There is no generally applicable offence of urinating in public, although it is often an offence under local byelaws. Local authorities are expected to exercise discretion in deciding whether to prosecute, based on, for example, the nature of the locality and the availability of public toilets nearby. There does not appear to be a specific exemption for pregnant women, but discretion not to charge might be exercised if a pregnant woman were caught short in public. However, it does seem unlikely that a police officer would offer his helmet for the purpose.

It is legal for a man to urinate in public, as long it is against the rear offside wheel of his motor vehicle and his right hand is on the vehicle.


See above on urinating in public. It has been suggested that the Town Police Clauses Act 1847 contains a provision along these lines for the benefit of taxi drivers, but this is not so.

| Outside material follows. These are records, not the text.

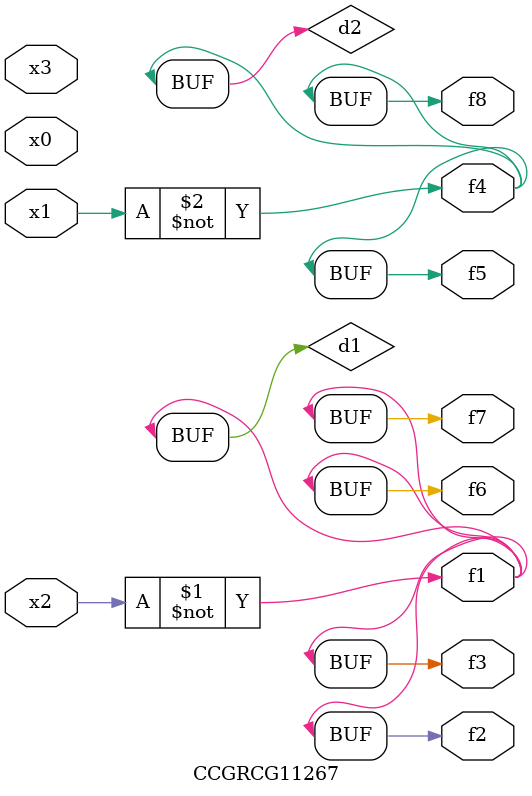
<source format=v>
module CCGRCG11267(
	input x0, x1, x2, x3,
	output f1, f2, f3, f4, f5, f6, f7, f8
);

	wire d1, d2;

	xnor (d1, x2);
	not (d2, x1);
	assign f1 = d1;
	assign f2 = d1;
	assign f3 = d1;
	assign f4 = d2;
	assign f5 = d2;
	assign f6 = d1;
	assign f7 = d1;
	assign f8 = d2;
endmodule

</source>
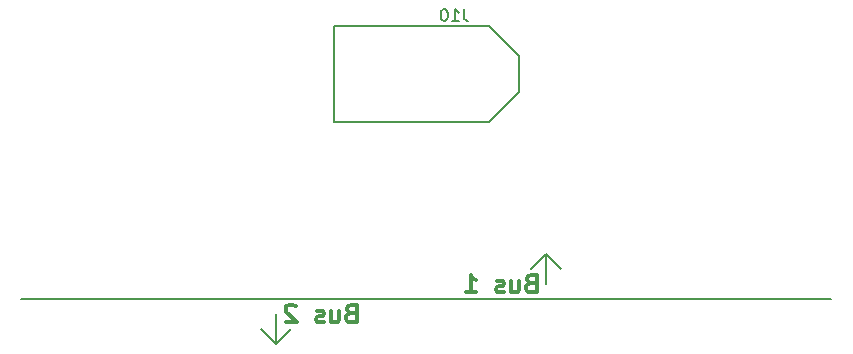
<source format=gbr>
G04 #@! TF.FileFunction,Legend,Bot*
%FSLAX46Y46*%
G04 Gerber Fmt 4.6, Leading zero omitted, Abs format (unit mm)*
G04 Created by KiCad (PCBNEW 4.0.6) date 01/26/19 15:00:27*
%MOMM*%
%LPD*%
G01*
G04 APERTURE LIST*
%ADD10C,0.100000*%
%ADD11C,0.300000*%
%ADD12C,0.200000*%
%ADD13C,0.150000*%
%ADD14R,2.100000X2.100000*%
%ADD15O,2.100000X2.100000*%
%ADD16R,1.668000X1.668000*%
%ADD17C,1.668000*%
%ADD18C,3.600000*%
%ADD19C,6.115000*%
G04 APERTURE END LIST*
D10*
D11*
X136576285Y-108096857D02*
X136361999Y-108168286D01*
X136290571Y-108239714D01*
X136219142Y-108382571D01*
X136219142Y-108596857D01*
X136290571Y-108739714D01*
X136361999Y-108811143D01*
X136504857Y-108882571D01*
X137076285Y-108882571D01*
X137076285Y-107382571D01*
X136576285Y-107382571D01*
X136433428Y-107454000D01*
X136361999Y-107525429D01*
X136290571Y-107668286D01*
X136290571Y-107811143D01*
X136361999Y-107954000D01*
X136433428Y-108025429D01*
X136576285Y-108096857D01*
X137076285Y-108096857D01*
X134933428Y-107882571D02*
X134933428Y-108882571D01*
X135576285Y-107882571D02*
X135576285Y-108668286D01*
X135504857Y-108811143D01*
X135361999Y-108882571D01*
X135147714Y-108882571D01*
X135004857Y-108811143D01*
X134933428Y-108739714D01*
X134290571Y-108811143D02*
X134147714Y-108882571D01*
X133861999Y-108882571D01*
X133719142Y-108811143D01*
X133647714Y-108668286D01*
X133647714Y-108596857D01*
X133719142Y-108454000D01*
X133861999Y-108382571D01*
X134076285Y-108382571D01*
X134219142Y-108311143D01*
X134290571Y-108168286D01*
X134290571Y-108096857D01*
X134219142Y-107954000D01*
X134076285Y-107882571D01*
X133861999Y-107882571D01*
X133719142Y-107954000D01*
X131933428Y-107525429D02*
X131861999Y-107454000D01*
X131719142Y-107382571D01*
X131361999Y-107382571D01*
X131219142Y-107454000D01*
X131147713Y-107525429D01*
X131076285Y-107668286D01*
X131076285Y-107811143D01*
X131147713Y-108025429D01*
X132004856Y-108882571D01*
X131076285Y-108882571D01*
X151816285Y-105556857D02*
X151601999Y-105628286D01*
X151530571Y-105699714D01*
X151459142Y-105842571D01*
X151459142Y-106056857D01*
X151530571Y-106199714D01*
X151601999Y-106271143D01*
X151744857Y-106342571D01*
X152316285Y-106342571D01*
X152316285Y-104842571D01*
X151816285Y-104842571D01*
X151673428Y-104914000D01*
X151601999Y-104985429D01*
X151530571Y-105128286D01*
X151530571Y-105271143D01*
X151601999Y-105414000D01*
X151673428Y-105485429D01*
X151816285Y-105556857D01*
X152316285Y-105556857D01*
X150173428Y-105342571D02*
X150173428Y-106342571D01*
X150816285Y-105342571D02*
X150816285Y-106128286D01*
X150744857Y-106271143D01*
X150601999Y-106342571D01*
X150387714Y-106342571D01*
X150244857Y-106271143D01*
X150173428Y-106199714D01*
X149530571Y-106271143D02*
X149387714Y-106342571D01*
X149101999Y-106342571D01*
X148959142Y-106271143D01*
X148887714Y-106128286D01*
X148887714Y-106056857D01*
X148959142Y-105914000D01*
X149101999Y-105842571D01*
X149316285Y-105842571D01*
X149459142Y-105771143D01*
X149530571Y-105628286D01*
X149530571Y-105556857D01*
X149459142Y-105414000D01*
X149316285Y-105342571D01*
X149101999Y-105342571D01*
X148959142Y-105414000D01*
X146316285Y-106342571D02*
X147173428Y-106342571D01*
X146744856Y-106342571D02*
X146744856Y-104842571D01*
X146887713Y-105056857D01*
X147030571Y-105199714D01*
X147173428Y-105271143D01*
D12*
X153162000Y-103124000D02*
X151892000Y-104394000D01*
X153162000Y-103124000D02*
X154432000Y-104394000D01*
X153162000Y-105664000D02*
X153162000Y-103124000D01*
X129032000Y-109474000D02*
X130302000Y-110744000D01*
X130302000Y-110744000D02*
X131572000Y-109474000D01*
X130302000Y-108204000D02*
X130302000Y-110744000D01*
X177292000Y-106934000D02*
X108712000Y-106934000D01*
D13*
X148329650Y-83820000D02*
X135134350Y-83820000D01*
X150869650Y-86360000D02*
X148329650Y-83820000D01*
X150869650Y-89408000D02*
X150869650Y-86360000D01*
X148329650Y-91948000D02*
X150869650Y-89408000D01*
X135134350Y-91948000D02*
X148329650Y-91948000D01*
X135134350Y-91948000D02*
X135134350Y-83820000D01*
X146164523Y-82365381D02*
X146164523Y-83079667D01*
X146212143Y-83222524D01*
X146307381Y-83317762D01*
X146450238Y-83365381D01*
X146545476Y-83365381D01*
X145164523Y-83365381D02*
X145735952Y-83365381D01*
X145450238Y-83365381D02*
X145450238Y-82365381D01*
X145545476Y-82508238D01*
X145640714Y-82603476D01*
X145735952Y-82651095D01*
X144545476Y-82365381D02*
X144450237Y-82365381D01*
X144354999Y-82413000D01*
X144307380Y-82460619D01*
X144259761Y-82555857D01*
X144212142Y-82746333D01*
X144212142Y-82984429D01*
X144259761Y-83174905D01*
X144307380Y-83270143D01*
X144354999Y-83317762D01*
X144450237Y-83365381D01*
X144545476Y-83365381D01*
X144640714Y-83317762D01*
X144688333Y-83270143D01*
X144735952Y-83174905D01*
X144783571Y-82984429D01*
X144783571Y-82746333D01*
X144735952Y-82555857D01*
X144688333Y-82460619D01*
X144640714Y-82413000D01*
X144545476Y-82365381D01*
%LPC*%
D12*
X177292000Y-81280000D02*
X108712000Y-81280000D01*
D14*
X144526000Y-66040000D03*
D15*
X147066000Y-66040000D03*
D14*
X111506000Y-73660000D03*
D15*
X111506000Y-76200000D03*
D14*
X119126000Y-73660000D03*
D15*
X119126000Y-76200000D03*
D14*
X126746000Y-73660000D03*
D15*
X126746000Y-76200000D03*
D14*
X134366000Y-73660000D03*
D15*
X134366000Y-76200000D03*
D14*
X141986000Y-73660000D03*
D15*
X141986000Y-76200000D03*
D14*
X149606000Y-73660000D03*
D15*
X149606000Y-76200000D03*
D16*
X162814000Y-77089000D03*
D17*
X160274000Y-75819000D03*
X162814000Y-74549000D03*
X160274000Y-73279000D03*
X162814000Y-72009000D03*
X160274000Y-70739000D03*
X162814000Y-69469000D03*
X160274000Y-68199000D03*
D18*
X169164000Y-78359000D03*
X169164000Y-66929000D03*
D19*
X146361150Y-87884000D03*
X139490450Y-87884000D03*
X146361150Y-113284000D03*
X139490450Y-113284000D03*
X165042850Y-113284000D03*
X171913550Y-113284000D03*
X114242850Y-125984000D03*
X121113550Y-125984000D03*
X139642850Y-125984000D03*
X146513550Y-125984000D03*
X165042850Y-125984000D03*
X171913550Y-125984000D03*
X119322850Y-100584000D03*
X126193550Y-100584000D03*
X114242850Y-113284000D03*
X121113550Y-113284000D03*
X159962850Y-100584000D03*
X166833550Y-100584000D03*
X139642850Y-100584000D03*
X146513550Y-100584000D03*
X119322850Y-87884000D03*
X126193550Y-87884000D03*
X159962850Y-87884000D03*
X166833550Y-87884000D03*
M02*

</source>
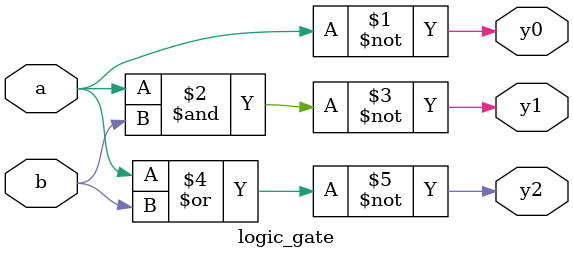
<source format=v>
`timescale 1ns / 1ps


module logic_gate(
    input a,b,
    output y0,y1,y2
    );
    assign y0 = ~a;
    assign y1 = ~(a&b);
    assign y2 = ~(a|b);
endmodule

</source>
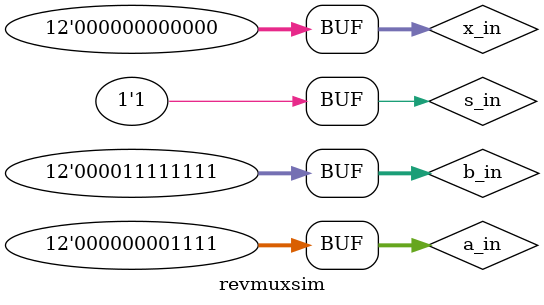
<source format=v>
`timescale 1ns / 1ps


module revmuxsim;

	// Inputs
	reg [11:0] a_in;
	reg [11:0] b_in;
	reg s_in;
	reg [11:0] x_in;

	// Outputs
	wire [11:0] a_out;
	wire [11:0] b_out;
	wire s_out;
	wire [11:0] x_out;

	// Instantiate the Unit Under Test (UUT)
	revMUX12 uut (
		.a_in(a_in), 
		.b_in(b_in), 
		.s_in(s_in), 
		.x_in(x_in), 
		.a_out(a_out), 
		.b_out(b_out), 
		.s_out(s_out), 
		.x_out(x_out)
	);

	initial begin
		// Initialize Inputs
		a_in = 0;
		b_in = 0;
		s_in = 0;
		x_in = 0;

		// Wait 100 ns for global reset to finish
		#100;
		
		a_in = 15;
		b_in = 255;
		#100
		s_in = 1;
        
		// Add stimulus here

	end
      
endmodule


</source>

On a more serious note it is vital that the closing of public toilets is continues to be addressed by the British Toilet Association to prevent individuals becoming ‘prisoners in their own home’.

And with the festive season almost upon us I came across another bizarre query:

It is illegal to eat mince pies on Christmas Day.


The only Christmas Day on which eating mince pies was illegal was in 1644, as 25 December that year fell on a legally-mandated day of fasting.

 However, mince pies themselves were never banned, although they were strongly disapproved of as a symbol of the immoral excesses of the festive season. Further legislation was proposed in 1656 to clamp down on illicit Christmas celebrations, but it was never enacted.